Monday, August 20, 2018

PATHS OF GLORY (1957): Fighting In World War I



As director Stanley Kubrick’s earliest blockbuster, Paths of Glory is so much more than almost every film ever made.  As one of the earliest antiwar films, it is relevant.  It has characters we care for, and some that we despise – all well played.  And at only 88 minutes, it is an instance of concise and powerful storytelling.

Colonel Dax (Kirk Douglas) is ordered by the French General staff to attack a well-fortified German position known as the “anthill.”  While even the generals believe that a successful attack is virtually impossible, the possibility of a promotion makes the general in charge, General Paul Mireau (George Macready), decide that such an attack is indeed necessary and doable.

Despite the bravery of Colonel Dax and many of his men, the attack is a disaster.  When it appears that the men will have to retreat, General Mireau orders that the artillery fire on his own men in order to motivate them to keep moving forward.  But because an artillery commander refuses to do so without written authorization, Mireau’s plans are thwarted.  Eventually, Colonel Dax and his men retreat back to their trenches.

Mireau is outraged and wants to execute 100 men.  However, General George Broulard (Adolphe Menjou), Mireau’s superior, convinces Mireau to reduce the number of executions to three.  The commander from each of the three squads under Dax’s command will choose which soldier would be put in front of the firing squad.  Corporal Paris (Ralph Meeker) is chosen by his company leader, Lieutenant Roget (Wayne Morris).  Corporal Paris was aware that Roget was drunk at the time of the raid and probably responsible for the death of another French solider due to Roget’s negligence.  Therefore, Roget viewed Paris as the best choice because Paris knows too much.  Private Ferol (Timothy Carey) is chosen to be executed because his commander considered him a social degenerate.  With two bravery citations, Private Arnaud (Joseph Turkel) is chosen because his commander decided to draw lots.

Colonel Dax, a lawyer in civilian life, volunteers to defend the three men.  This enrages Mireau who would more than anything like to see Dax broken and used as a scapegoat for the failure of the raid.  But Mireau knows that he does not have any justification to bring charges against Dax.

The entire trial is a sham.  No one intended to ever give the three men a fair trial, and all three are ordered to be executed at dawn.  Still, Dax does have sufficient evidence on his side to convince General Broulard that Mireau did intend to fire on his own men.  While Broulard has no intentions of stopping the executions, he does use the evidence to bring an investigation against Mireau.  Mireau, to the very end, protests that Broulard has just stuck a knife in his back.

Dax, knowing Roget’s complicity in having Paris executed, orders Roget to supervise the shootings of the three men.  The three soldiers react to their sentences very differently.  Ferol subs and is meekly blindfolded.  Paris refuses a blindfold and is executed standing on his own two feet.  Arnaud, injured the prior evening in a prison fight, is carried out on a stretcher and tied to the post to give the appearance that he is standing up.  

We don’t know what Kubrick thought of this film.  He could be extraordinarily harsh about his films where he didn’t have full control.  And how much control he had over Paths of Glory remains debatable.  Nevertheless, Paths of Glory was highly praised as well as highly criticized and censored.  It would be almost twenty years before the film could be shown in France.  And it would not be shown in Spain until well after the death of Francisco Franco.  

But for me, it probably is my favorite of all Kubrick films – many of whose films are among the best.   Paths of Glory does not have the humor of Dr.
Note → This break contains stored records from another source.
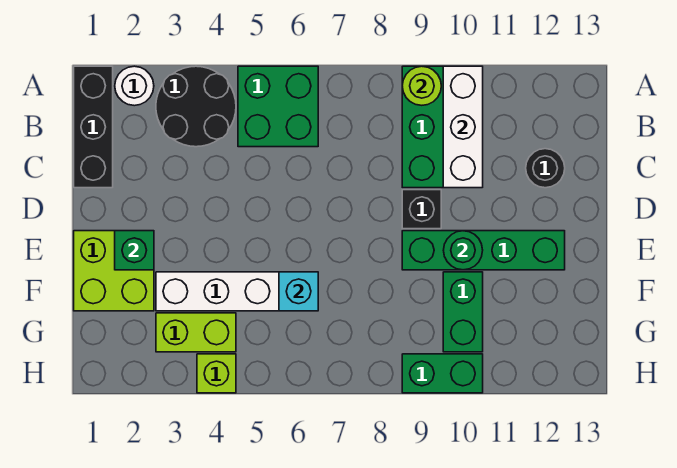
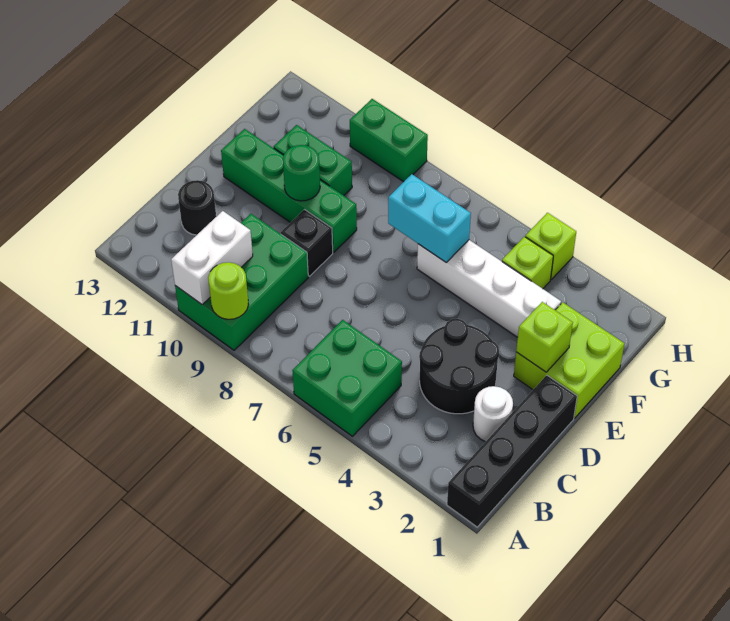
black 1x3 brick [74,66,113,188] -> black 1x4 brick [447,375,577,527]
white 1x1 round brick [115,66,154,106] -> white 1x1 round brick moved to [473,386,513,442]
black 2x2 round brick [156,66,236,147] -> black 2x2 round brick moved to [419,319,499,414]
white 1x3 brick [443,66,483,188] -> white 1x2 brick [171,211,253,304]
green 1x1 brick [115,231,154,270] -> lime 1x1 brick [516,302,573,372]
cyan 1x1 brick [279,272,318,311] -> cyan 1x2 brick [388,174,471,262]
green 1x2 brick [443,272,483,352] -> green 1x2 brick turned to [274,125,352,195]
lime 1x2 brick [156,313,236,352] -> lime 1x1 brick [502,237,553,289]

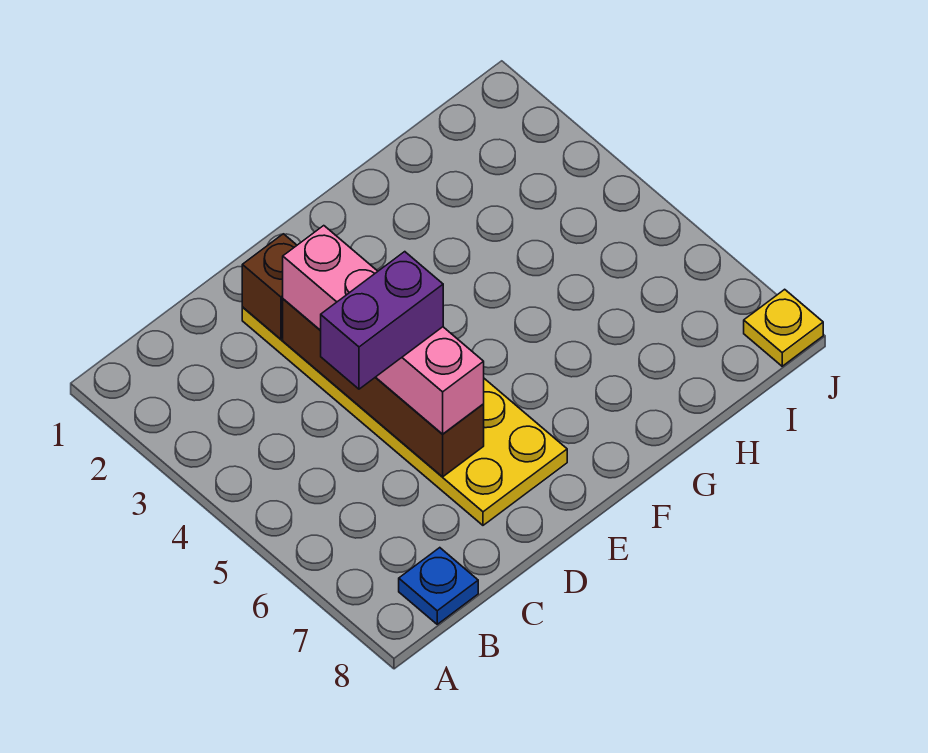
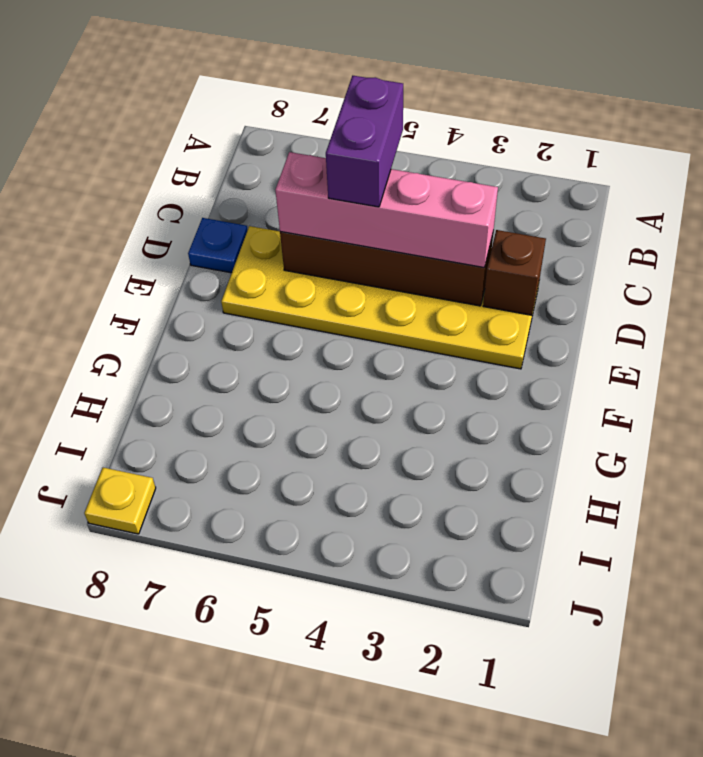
blue 1x1 plate [399,548,478,624] -> blue 1x1 plate moved to [188,218,248,273]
Strangelove nor does the violence shock like it does in Clockwork Orange.  Yet everyone in the audience understood what the soldiers must have felt.

At the end of the film, the soldiers are in a saloon at first having fun with a young German girl who is asked to sing in front of the French troops.  Understandably frightened, she still manages to sing a well-known German song.   The French soldiers stop mocking her and listen.  Many of the soldiers even sing along.  Colonel Dax knows that the soldiers are ordered back to the front.   But Dax cannot tell the soldier the news as of yet until they had their chance to listen to the singing.

To my knowledge, no other film has had a more moving ending.